Aufgabe A: Erklär anhand des Textauszugs, wozu Harry den im Mai fertig gewordenen Teich als naturnahen Teich angelegt hat.
Aufgabe B: Zähl alle Tiere auf, die laut Textauszug im Teich eine neue Heimat oder einen Laichplatz finden sollen.
Aufgabe C: Schreib aus dem Textauszug die Stelle von „# Hallo aus“ bis einschließlich „Nebental der Mosel.“ wortgetreu ab.

Textauszug:
- - -
# Hallo aus dem Kondertal



## Harry (27. Juli 2014)

Hallo, mein Name ist Harry.
Ich lese schon einige Zeit mit, heute habe ich mich dann doch mal registriert.
Ich wohne im schönen Kondertal, das ist ein Nebental der Mosel.
Mein Teich habe ich im Mai fertig gestellt.
Gedacht ist er als naturnaher Teich, in dem __ Molche, __ Kröten, __ Frösche und __ Ringelnatter ihre neue Heimat bzw. Laichplatz finden.
Seite 35 Jahre beschäftige ich mich mit Reptilien und Amphibien, wer darüber mehr wissen will geht auf meine Homepage www.corallus.de oder auf Facebook/corallus.de
Bilder meines neuen Teiches im Anhang

 

 

 
Das war es vorerst
Gruß Harry


----------



## mitch (27. Juli 2014)

Hallo  Harry,

willkommen im Forum.
Dein Teich ist recht schön geworden - noch ein paar Unterwasser-Pflanzen und etwas Zeit und das Biotop ist fertig.
- - -
Gegebene Daten:
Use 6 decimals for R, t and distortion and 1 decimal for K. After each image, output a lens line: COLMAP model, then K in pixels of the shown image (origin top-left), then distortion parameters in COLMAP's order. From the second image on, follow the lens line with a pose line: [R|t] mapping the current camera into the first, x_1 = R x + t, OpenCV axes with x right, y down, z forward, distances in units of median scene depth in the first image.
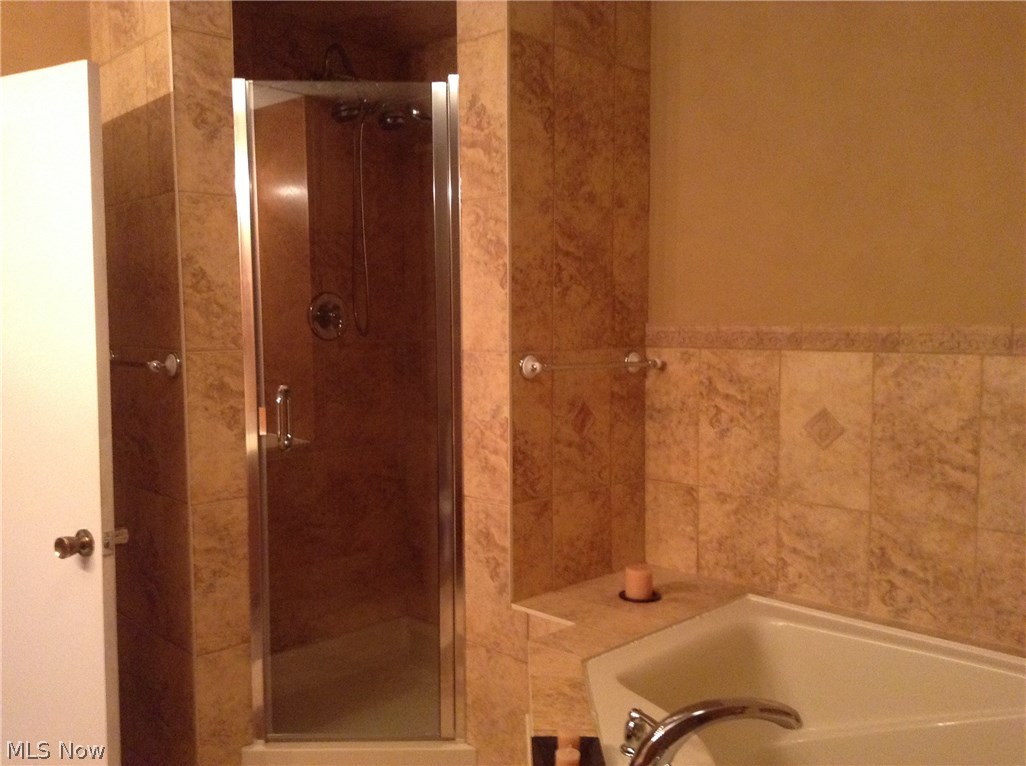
lens RADIAL K [[941.2, 0, 513.0], [0, 941.2, 383.0], [0, 0, 1]] dist [0.111819, -0.201834]
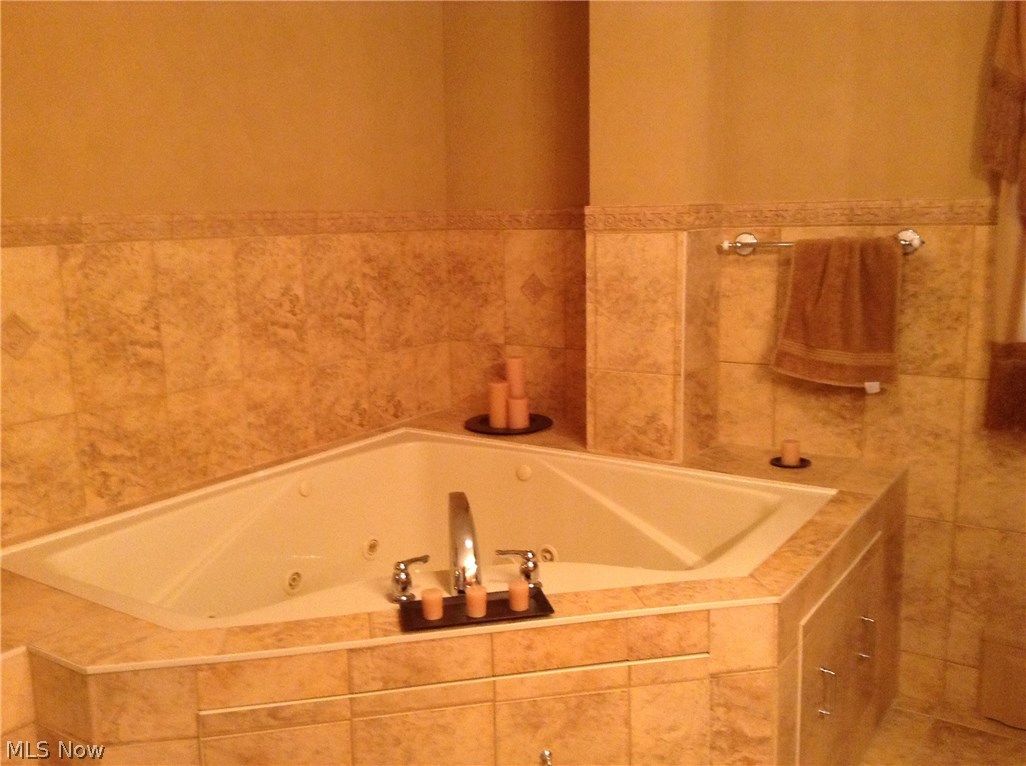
- - -
Antwort A: Im Teich sollen Molche, Kröten, Frösche und Ringelnattern eine neue Heimat oder einen Laichplatz finden.

Antwort B:
- Molche
- Kröten
- Frösche
- Ringelnatter

Antwort C:
# Hallo aus dem Kondertal



## Harry (27. Juli 2014)

Hallo, mein Name ist Harry.
Ich lese schon einige Zeit mit, heute habe ich mich dann doch mal registriert.
Ich wohne im schönen Kondertal, das ist ein Nebental der Mosel.